▶ _Text provided_:
Category Archives: Algorithms

May 23, 2011

Linear Recurrences

By SwitchCase

How often has it happened to you in a programming contest (or elsewhere) that you thought it was impossible to solve it faster than O(N) and yet the limits imposed suggest that it has to be done faster. Well, if not all, atleast a majority of them have a solution based on the idea of linear recurrences. In this blog post, I intend to help you out on this !!

In this post, we are going to do a – Solve and Learn strategy ; You will be given a question and I will show you how to apply  the concepts on them.

TYPE 1 :: The Simplest :

If a post mentions recurrences, then it has to mention Fibonacci (Gosh, if only I had a penny for every mention of Fibo in tutorials. )

The recurrence is of type : F(n) = F(n-1) + F(n-2).

I am pretty sure you know to code the linear version of it which runs in O(N) but can you do it in O(log N) ? If you throw google to good use, you will come up with a solution which says there is a Matrix M which when raised to power N, will give you the N-th fibonacci number. And since you can always exponentiate in logN time, you have your answer. But to those, who wondered if this Matrix is magical- read on!

Firstly the answer- No; Its not magical. How. Lets do a little Algebra (yumm… My favourite! )
F(n)=F(n-1)+F(n-2)\\ \\ F(n+1) =F(n)+F(n-1)\\ \\ F(n+2)=F(n+1)+F(n)

▶ _Given entries_:
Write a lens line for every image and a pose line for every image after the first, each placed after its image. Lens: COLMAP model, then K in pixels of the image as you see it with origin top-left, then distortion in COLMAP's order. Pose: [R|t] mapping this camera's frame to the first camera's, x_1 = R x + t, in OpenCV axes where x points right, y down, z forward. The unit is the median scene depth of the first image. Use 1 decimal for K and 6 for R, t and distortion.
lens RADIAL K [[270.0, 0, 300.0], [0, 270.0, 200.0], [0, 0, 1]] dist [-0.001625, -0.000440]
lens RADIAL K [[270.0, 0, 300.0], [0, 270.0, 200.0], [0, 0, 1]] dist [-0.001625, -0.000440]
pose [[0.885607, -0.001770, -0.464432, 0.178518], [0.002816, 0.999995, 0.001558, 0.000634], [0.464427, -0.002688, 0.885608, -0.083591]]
...
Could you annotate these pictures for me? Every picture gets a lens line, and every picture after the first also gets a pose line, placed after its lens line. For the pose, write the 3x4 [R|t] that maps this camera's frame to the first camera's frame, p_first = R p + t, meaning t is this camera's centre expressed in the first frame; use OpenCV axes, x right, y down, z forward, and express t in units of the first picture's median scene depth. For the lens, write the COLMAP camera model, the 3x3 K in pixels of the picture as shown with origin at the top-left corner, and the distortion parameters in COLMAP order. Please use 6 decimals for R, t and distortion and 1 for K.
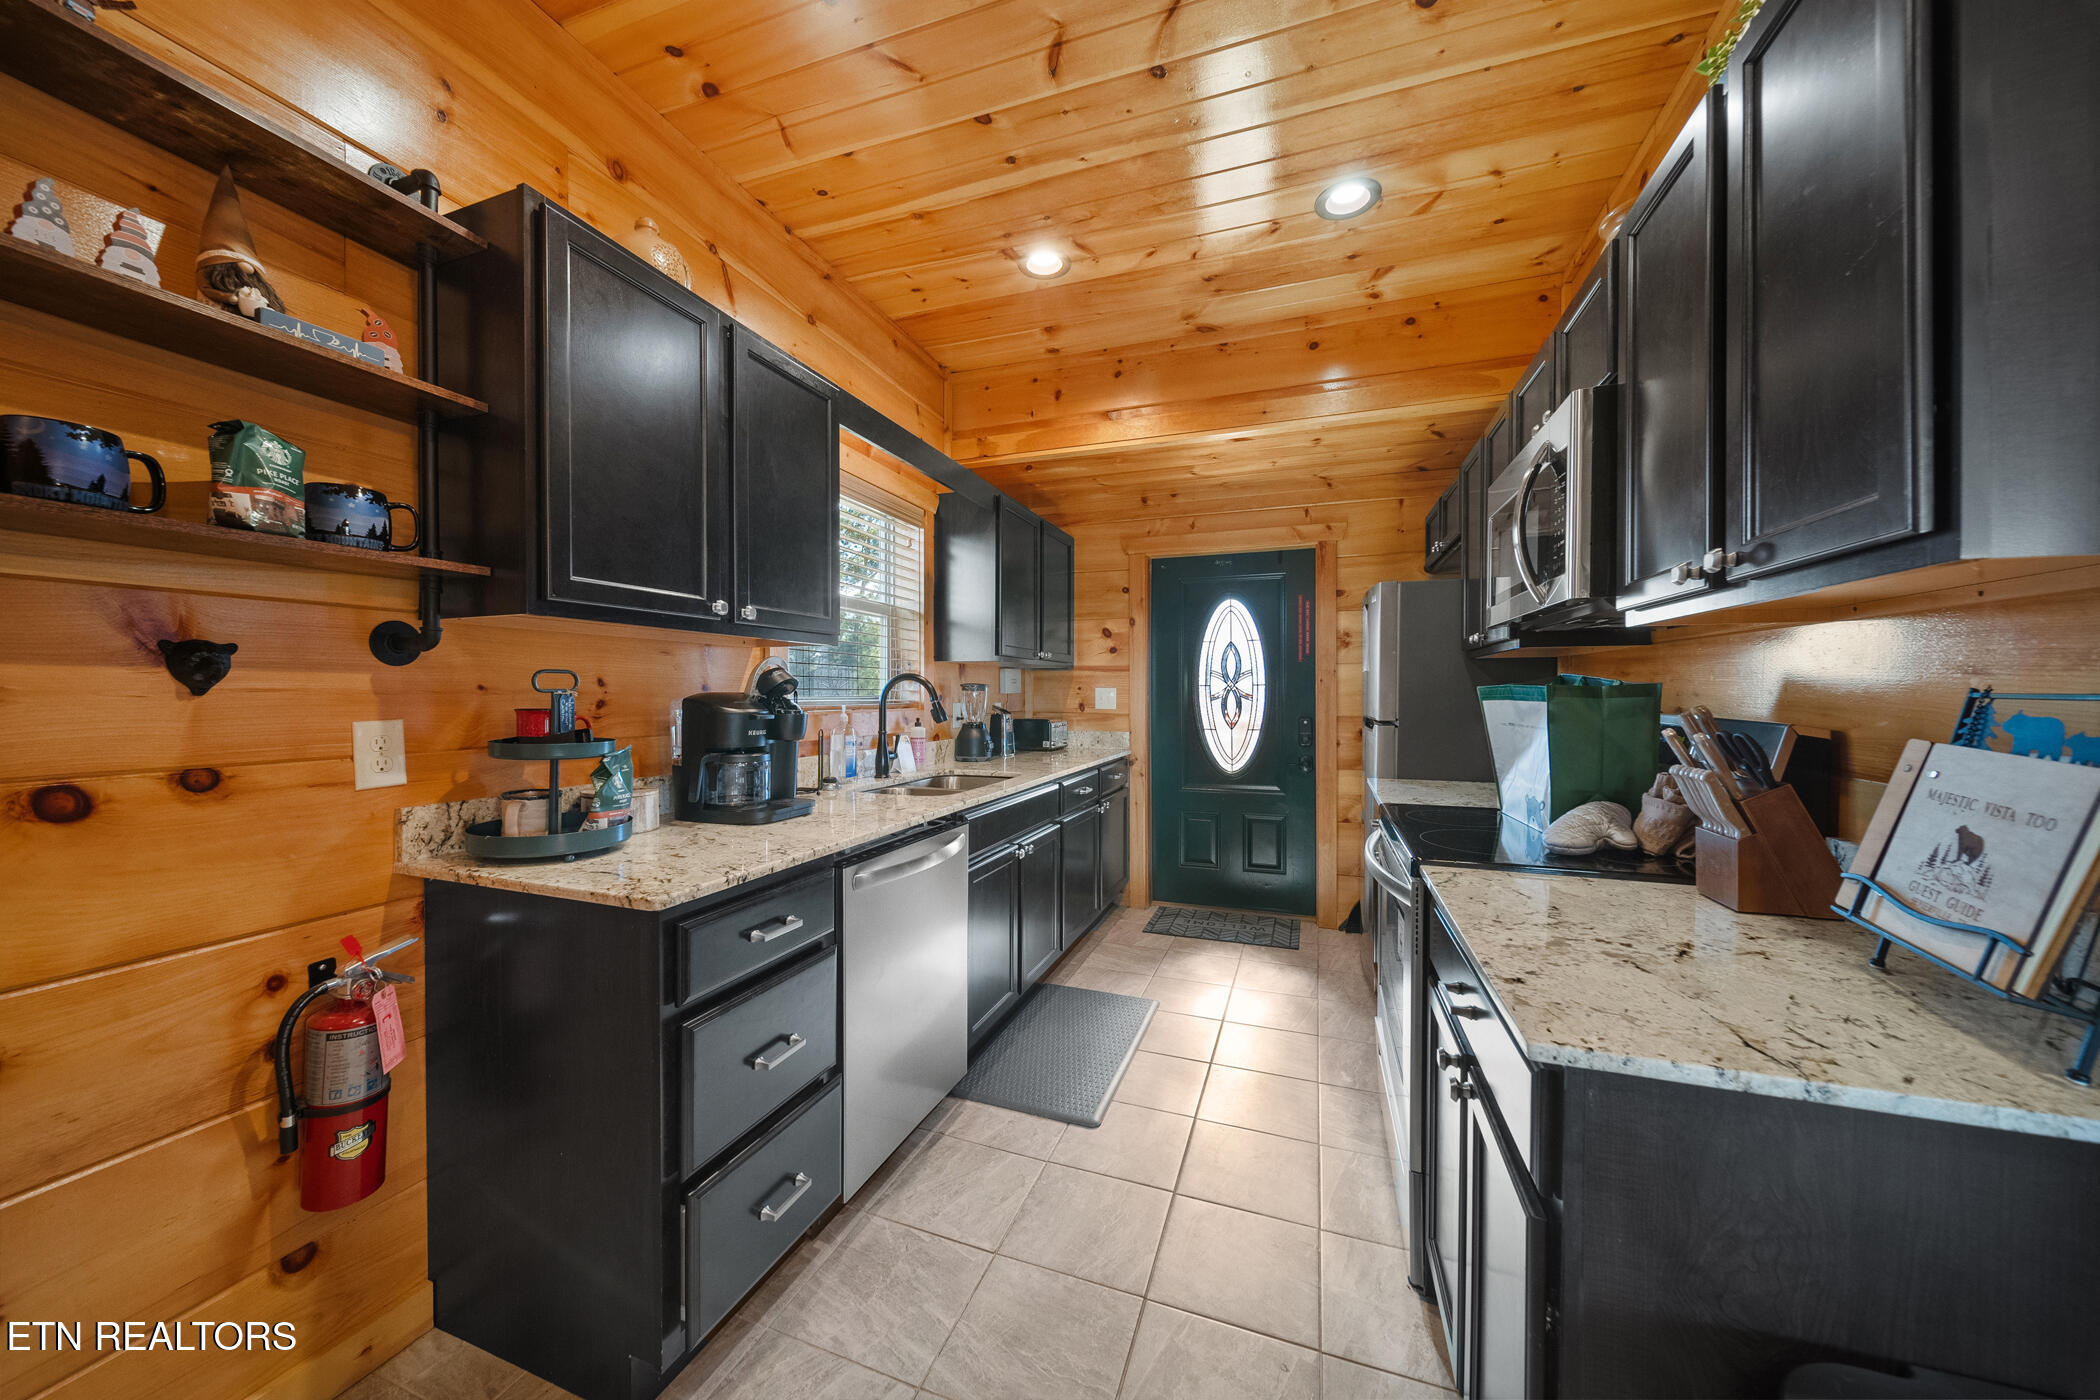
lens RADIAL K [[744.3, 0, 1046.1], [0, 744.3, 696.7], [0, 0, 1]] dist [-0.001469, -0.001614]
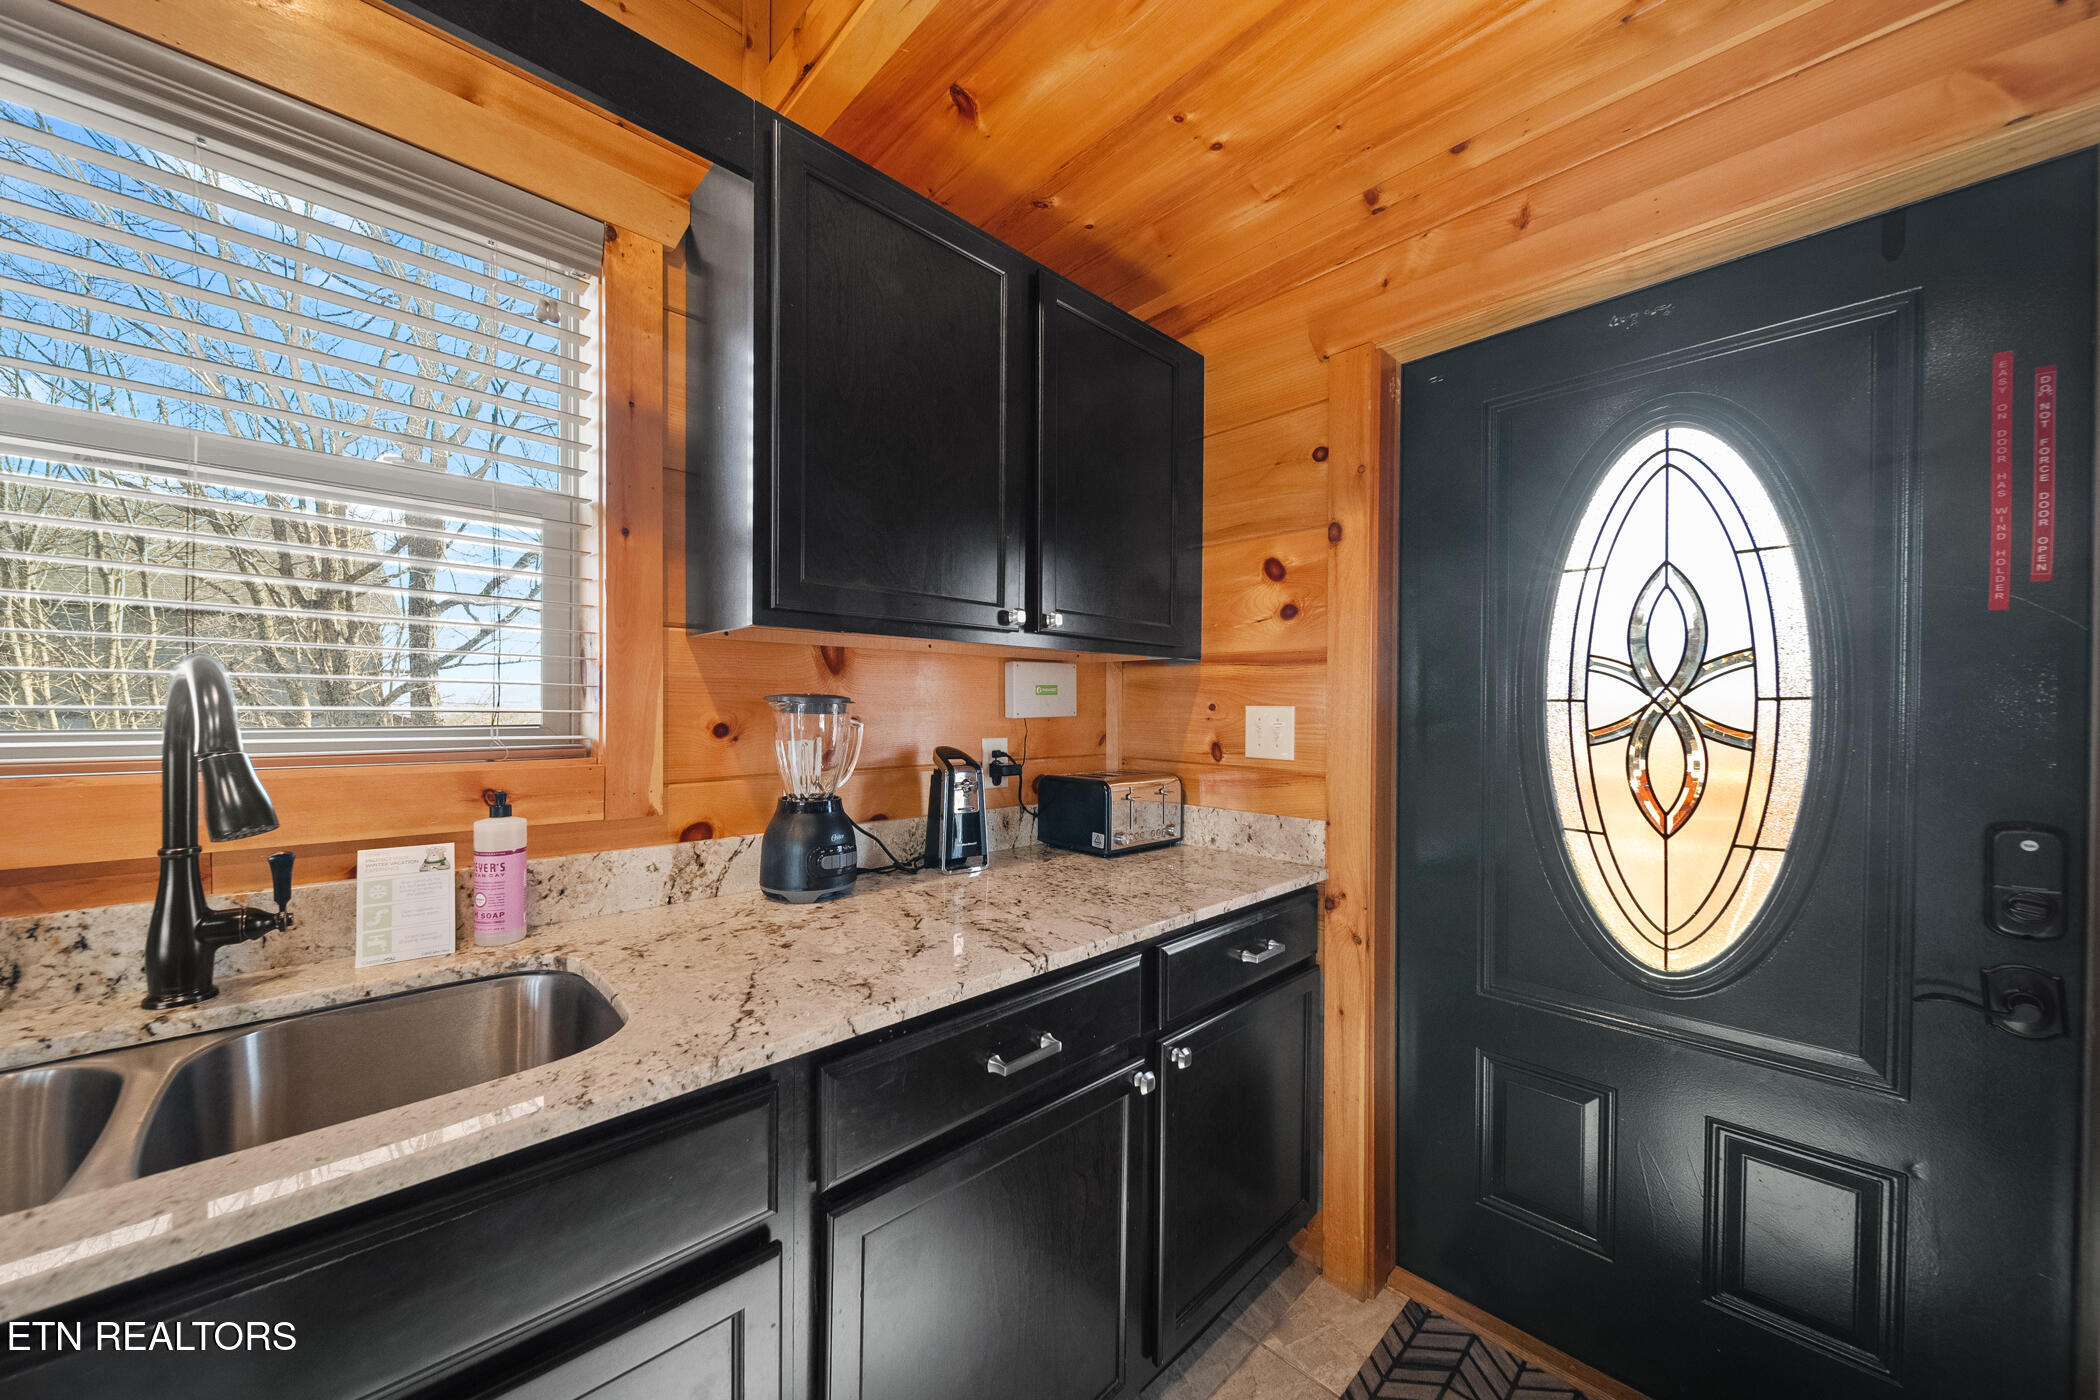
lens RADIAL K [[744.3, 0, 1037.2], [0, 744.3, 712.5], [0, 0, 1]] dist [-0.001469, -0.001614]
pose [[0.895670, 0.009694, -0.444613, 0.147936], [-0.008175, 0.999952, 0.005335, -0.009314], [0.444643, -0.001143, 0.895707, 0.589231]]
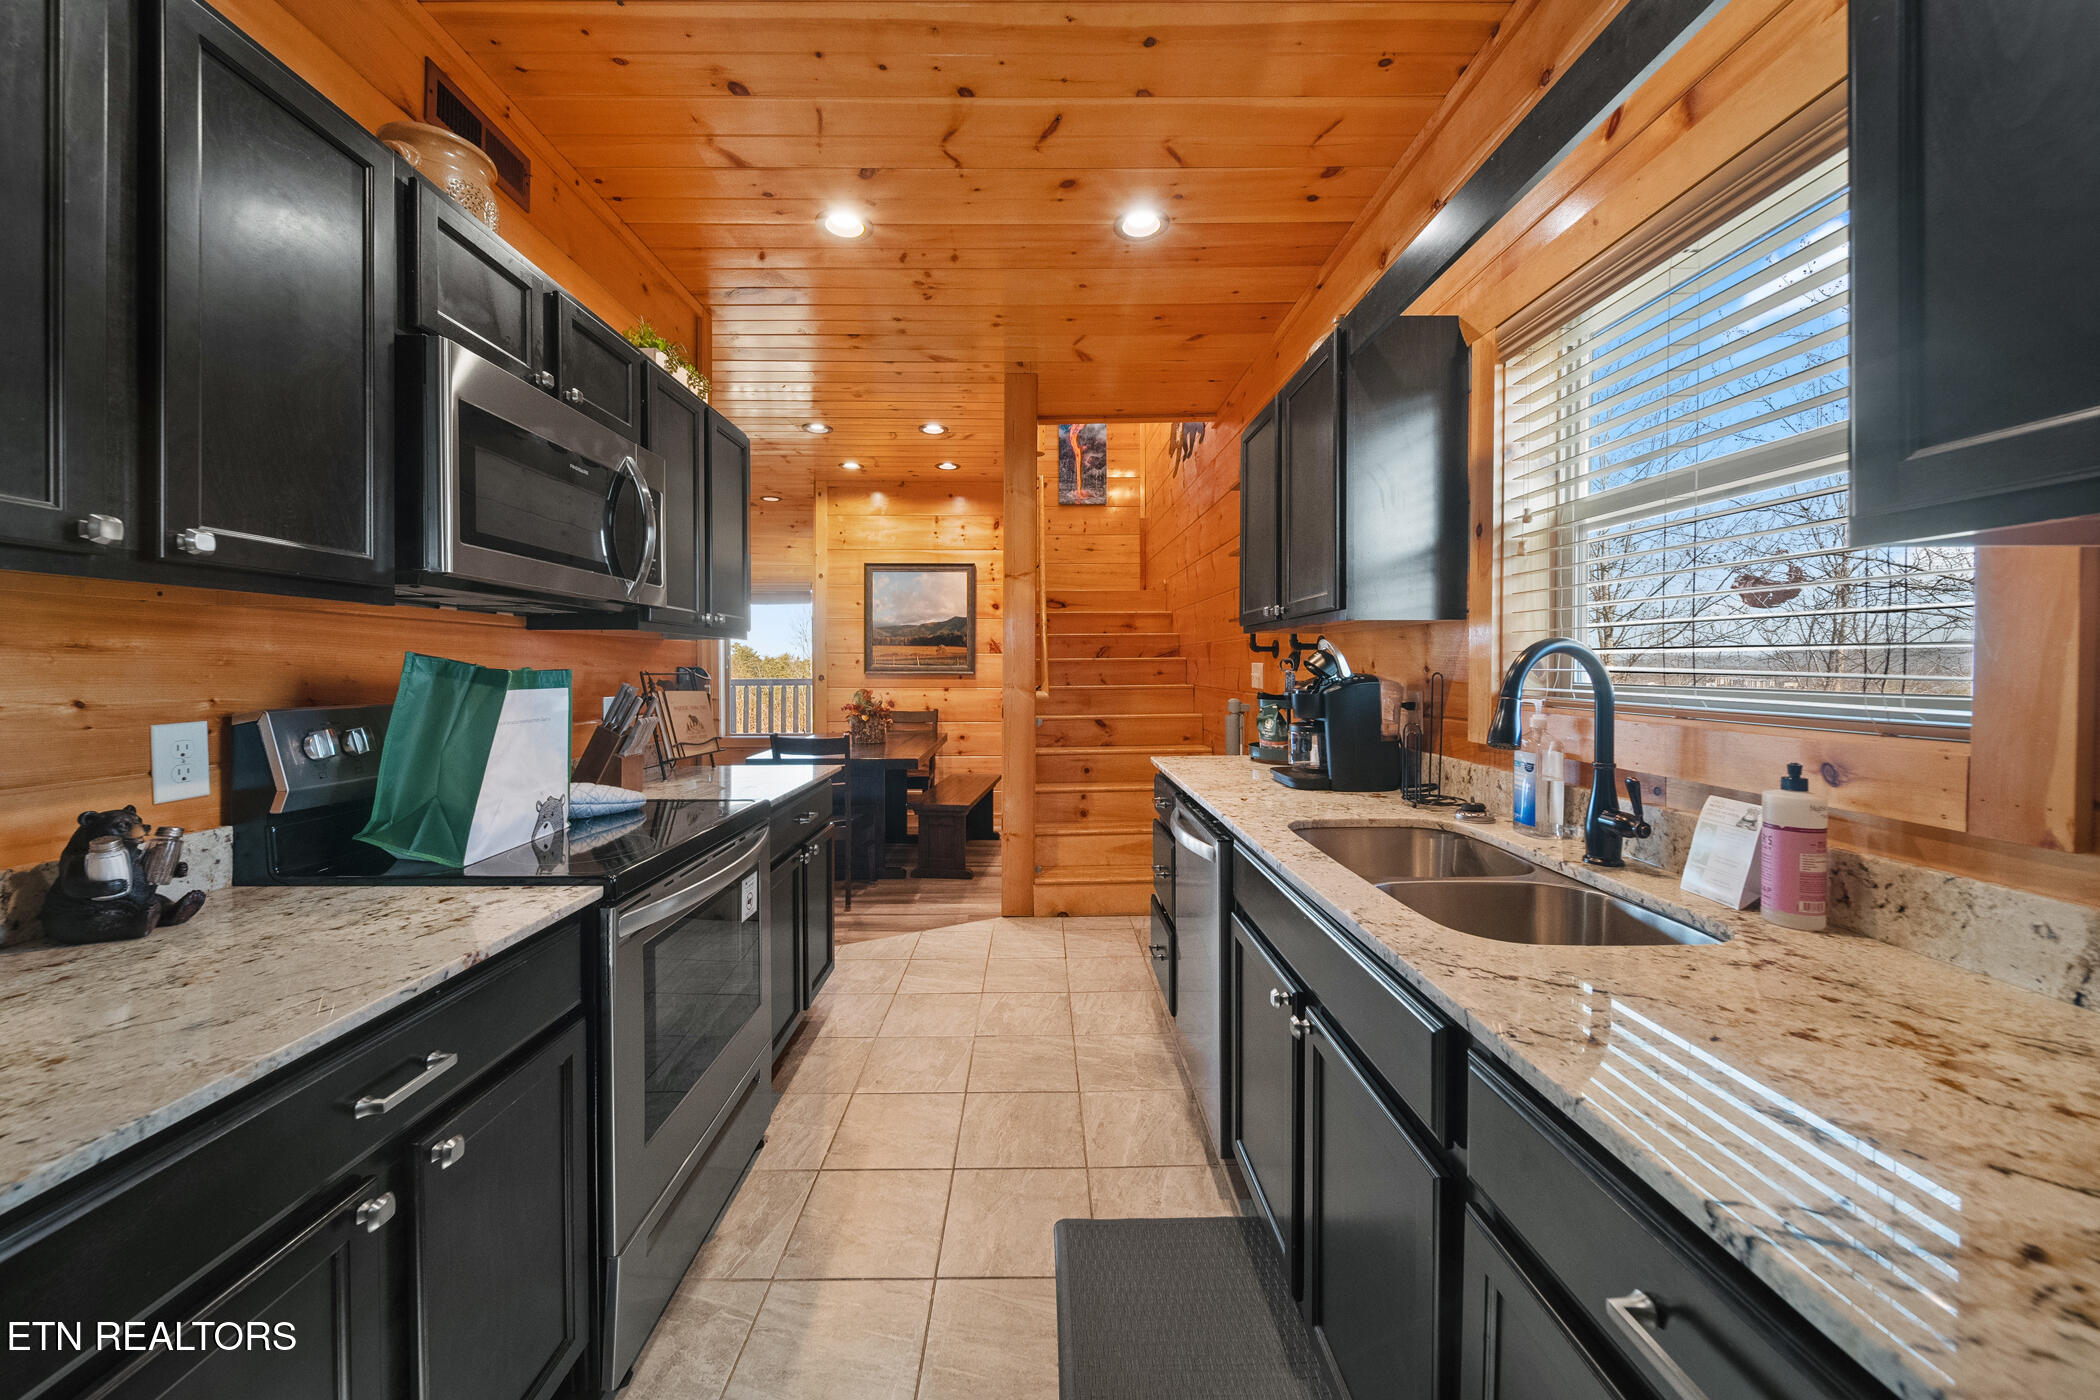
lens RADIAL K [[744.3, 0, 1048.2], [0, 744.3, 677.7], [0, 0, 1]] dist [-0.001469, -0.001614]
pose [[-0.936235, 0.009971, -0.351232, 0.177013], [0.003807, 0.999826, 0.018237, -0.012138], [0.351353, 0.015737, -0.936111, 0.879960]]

▶ _Using the information_:
• A. From the post on linear recurrences, reproduce the passage between "I am pretty" and "My favourite! )", inclusive.
• B. Condense the paragraph beginning "I am pretty sure you know to code" from the post on linear recurrences into a shorter version that keeps its main facts.

▶ _Per-task outputs_:
• A.
I am pretty sure you know to code the linear version of it which runs in O(N) but can you do it in O(log N) ? If you throw google to good use, you will come up with a solution which says there is a Matrix M which when raised to power N, will give you the N-th fibonacci number. And since you can always exponentiate in logN time, you have your answer. But to those, who wondered if this Matrix is magical- read on!

Firstly the answer- No; Its not magical. How. Lets do a little Algebra (yumm… My favourite! )

• B. The linear Fibonacci code runs in O(N), but O(log N) is possible. A search turns up a Matrix M that, raised to power N, gives the N-th Fibonacci number. Since exponentiation takes log N time, that solves it. The post goes on to explain whether this Matrix is magical.